What is required: Search the lines of the records for the word "into", and copy every line that has it.

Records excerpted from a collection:
* * *
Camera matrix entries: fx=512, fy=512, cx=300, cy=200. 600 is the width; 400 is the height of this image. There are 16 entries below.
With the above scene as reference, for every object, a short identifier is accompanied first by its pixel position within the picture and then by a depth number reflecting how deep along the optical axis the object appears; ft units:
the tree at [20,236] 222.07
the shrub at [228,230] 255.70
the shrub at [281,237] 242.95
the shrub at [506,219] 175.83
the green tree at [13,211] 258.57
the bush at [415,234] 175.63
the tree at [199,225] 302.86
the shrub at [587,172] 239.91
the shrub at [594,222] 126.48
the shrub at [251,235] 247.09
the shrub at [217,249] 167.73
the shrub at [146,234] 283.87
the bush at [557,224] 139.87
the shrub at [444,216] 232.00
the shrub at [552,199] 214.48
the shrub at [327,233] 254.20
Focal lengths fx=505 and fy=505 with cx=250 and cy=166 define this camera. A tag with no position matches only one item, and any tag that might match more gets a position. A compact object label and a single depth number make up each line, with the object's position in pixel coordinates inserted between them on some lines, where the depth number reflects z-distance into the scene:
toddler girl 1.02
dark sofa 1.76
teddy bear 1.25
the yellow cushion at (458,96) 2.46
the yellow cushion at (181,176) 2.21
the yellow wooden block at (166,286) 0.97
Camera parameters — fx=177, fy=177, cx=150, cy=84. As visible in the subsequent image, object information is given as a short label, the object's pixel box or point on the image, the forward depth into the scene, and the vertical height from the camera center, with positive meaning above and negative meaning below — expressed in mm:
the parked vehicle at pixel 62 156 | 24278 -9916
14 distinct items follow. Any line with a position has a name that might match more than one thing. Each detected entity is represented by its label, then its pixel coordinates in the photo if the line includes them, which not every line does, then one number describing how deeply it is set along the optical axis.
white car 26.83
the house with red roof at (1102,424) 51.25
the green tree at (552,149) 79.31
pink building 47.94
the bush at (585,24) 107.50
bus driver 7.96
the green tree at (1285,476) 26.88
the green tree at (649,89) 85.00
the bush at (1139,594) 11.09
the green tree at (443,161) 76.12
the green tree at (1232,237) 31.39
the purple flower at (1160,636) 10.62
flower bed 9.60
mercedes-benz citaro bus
* * *
Your solution:
Focal lengths fx=505 and fy=505 with cx=250 and cy=166 define this camera. A tag with no position matches only one item, and any tag that might match more gets a position. A compact object label and a single depth number make up each line, with the object's position in pixel coordinates inserted between them on some lines, where the depth number reflects z-distance into the scene:
Camera parameters — fx=177, fy=177, cx=150, cy=84. As visible in the subsequent image, object information is given as a short label, the object's pixel box or point on the image, the forward depth into the scene, and the vertical height from the camera center, with positive meaning above and negative meaning below — expressed in mm:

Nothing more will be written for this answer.